Öncesinde de yaşadığımız Gölcük, Elazığ, Bayraklı sarsıntıları sonrasında hiçbir tedbir alınmadı. Yapı stokumuz güçlendirilmedi, taban etüdü çalışmaları yapılmadı, göç ve nüfus artışı planlanmadı. Tabiat, etraf, yeşil kentleşme, inançlı yapılaşma öncelenmedi. Plansız kentleşme ve çok katlı yapılaşma maalesef çığırından çıktı. Kontrolsüz, cezasız, yasal yaptırım olmadan İstanbul ve kentlerimiz betona dönüştürülmeye devam etti.

“TÜM İSTANBULLULAR MAALESEF DEHŞET İÇİNDELER”

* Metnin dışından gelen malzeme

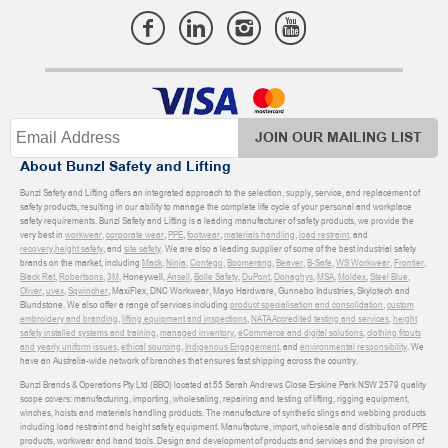
JOIN OUR MAILING LIST
About Bunzl Safety and Lifting
Bunzl Safety and Lifting offers an integrated approach to the selection, supply, service, and replacement of
safety products, resulting in our ability to manage the complete life cycle of your personal and workplace
safety requirements. Bunzl Safety and Lifting is a leading manufacturer of safety products, we provide the
very best in
workwear
,
corporate wear
,
PPE
,
footwear
,
materials handling
,
load restraint
, and
recovery
,
height safety
, and
site safety
. We are also a leading supplier of some of the best industrial safety
brands on the market, including
Mack
,
Ninja
,
Contego
,
Boomerang
,
Beaver
,
B-Safe
,
WS Workwear
,
Frontier
,
Black Rat
,
Robertsons
,
3M
, Honeywell,
Ansell
,
Bolle Safety
,
DuPont
,
Donaghys
,
MSA
,
Moldex
,
Steel Blue
,
Oliver
,
uvex
,
Sqwincher
, MaxiFlex, DNC Workwear, Mayo Hardware, Gunnebo Industries, Skylotech and
Blundstone. We also offer a range of services including
product specialisation and consolidation
,
custom
embroidery and branding
,
lifting equipment and inspections
,
NATA Accredited testing and services
,
height
safety installed systems and training
,
managed inventory
,
eCommerce and digital solutions
,
clothing fitouts
and yearly uniform issues
,
ethical sourcing
,
Indigenous Engagement
, and
environmental responsibility
. We
have an Australia-wide network of branches that ensures fast shipping across the country.
Bunzl Brands & Operations Pty Ltd (BBO) located at 55 Sarah Andrews Close Erskine Park NSW 2579 quality
scope covers: manufacturing, importing, wholesaling, repairing and testing of lifting, rigging equipment,
winches, hoists and materials handling products. The manufacture of synthetic slings and webbing products
including load restraint and height safety equipment. Manufacture, import, wholesale and distribution of PPE
products, workwear and hand tools. Design and development of products and services and the provision of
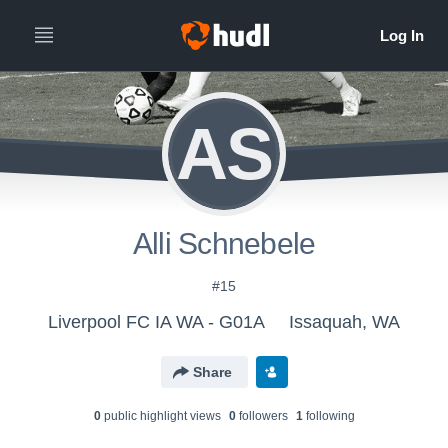
AS
Alli Schnebele
#15
Liverpool FC IA WA - G01A
Issaquah, WA
Share
0
public highlight view
s
0
follower
s
1
following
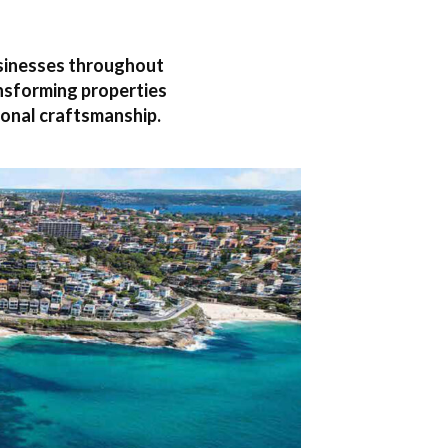
usinesses throughout
ansforming properties
onal craftsmanship.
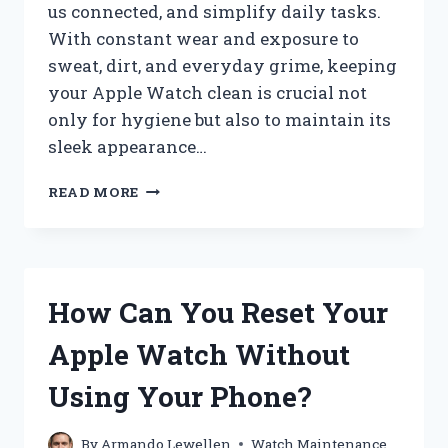
us connected, and simplify daily tasks.
With constant wear and exposure to
sweat, dirt, and everyday grime, keeping
your Apple Watch clean is crucial not
only for hygiene but also to maintain its
sleek appearance…
HOW
READ MORE
DO
YOU
PROPERLY
CLEAN
AN
How Can You Reset Your
APPLE
WATCH?
Apple Watch Without
Using Your Phone?
By
Armando Lewellen
Watch Maintenance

İstanbul maalesef büyük müteahhitlerin yarar kapısı, plansız kentleşme ve kentsel rantın merkezi oldu, denetimsiz bir nüfus yoğunluğu var ortada. İstanbul Büyükşehir Belediyesinin Sarsıntı Seferberlik Planı öncesi yapmış olduğu bilimsel çalışmalarda çok değerli bilgiler var ve 7,5 şiddetinde bir zelzele İstanbul’da çok ağır bir tabloyu karşımıza çıkaracak lakin biz ne yaptık? Bu bilimsel gerçeklik ortadayken İstanbul’a ihanet itirafında bulunanların gerek İstanbul’da gerekse yirmi yıllık iktidar periyotlarında bilimden uzak, yalnızca rant ve kar odaklı, plansız beton yığınına çevirdikleri kentlerimizde benim de seçim bölgemde yer alan ve çok riskli bölgeler olan Esenyurt, Bağcılar, Bahçelievler, Güngören üzere ilçelerde hem yaşayanlar hem de tüm İstanbullular maalesef kaygı içindeler.

Güvenli barınma imkanlarını maalesef ferdî gayretleriyle sağlama gayretinde vatandaşlarımız şu an. Şu an İstanbul’da yalnızca konutlar değil, okullar, hastaneler, kamu binaları, bilimsel hazırlıktan çok uzaktalar. İstanbul’da insanları inançlı binalarda yaşatmak bir yana, zelzele öncesi hazırlıklı tedbir almak bir yana, maalesef, nefes alacak yer bırakmadınız. Biz daima bu ikazları yaptık, önergeler verdik ve fakat bu iktidarın önceliği Kanal İstanbul oldu.

“MAALESEF, SARSINTI ÖNCESİ HAZIRLIKLARA ÖNCELİK VERİLMEDİ İSTANBUL’DA”

Maalesef, zelzele öncesi hazırlıklara öncelik verilmedi İstanbul’da. Komiteler kuruldu, Bayraklı zelzelesi sonrası 2020 yılı Kasım ayında bir komite kuruldu. Pekala, bu komitenin ortaya koyduğu tekliflerden hangisi zelzele açısından riskli olan bölgelerde ve İstanbul’da uygulandı ve hayata geçirildi? Bu türlü bir çalışma yapılmışken neden tedbirler alınmadı? Arama, kurtarma, yardım, acil müdahalelerdeki eksiklikler, işte, kurumların koordinasyonsuzluğu, hazırlıksızlığı, ulaşım, irtibat meseleleri, zelzele toplanma alanlarının olmayışı, tam bir vasatlık ile tüm taraflarıyla ortaya çıktı bu Kahramanmaraş sarsıntısında.”